Task goal ::
Every record must appear in your copy exactly as written, with no pictures.

Source records ::

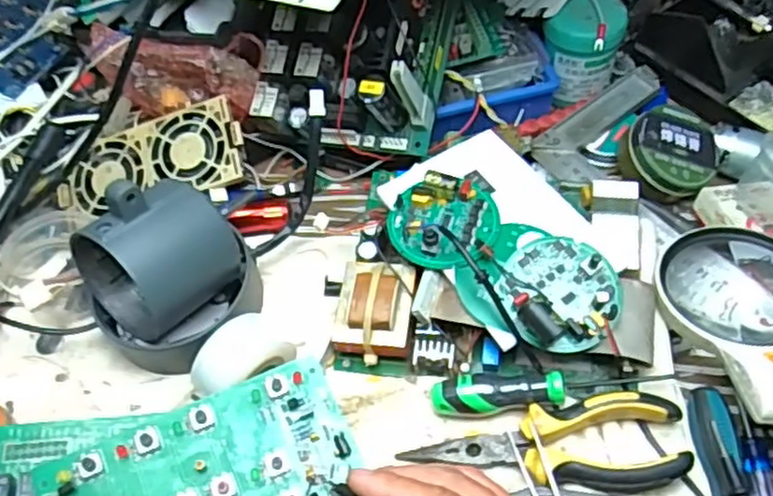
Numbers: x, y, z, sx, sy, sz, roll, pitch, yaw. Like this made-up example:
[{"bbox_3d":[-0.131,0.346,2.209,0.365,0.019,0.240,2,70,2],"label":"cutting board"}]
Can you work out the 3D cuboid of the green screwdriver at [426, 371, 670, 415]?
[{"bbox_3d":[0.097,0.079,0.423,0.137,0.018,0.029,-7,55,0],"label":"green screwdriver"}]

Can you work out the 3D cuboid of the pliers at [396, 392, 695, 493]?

Your solution ::
Numbers: x, y, z, sx, sy, sz, roll, pitch, yaw. Like this made-up example:
[{"bbox_3d":[-0.131,0.346,2.209,0.365,0.019,0.240,2,70,2],"label":"cutting board"}]
Can you work out the 3D cuboid of the green screwdriver at [426, 371, 670, 415]?
[{"bbox_3d":[0.097,0.079,0.423,0.137,0.018,0.029,-7,55,0],"label":"green screwdriver"}]

Can you work out the 3D cuboid of the pliers at [396, 392, 695, 493]?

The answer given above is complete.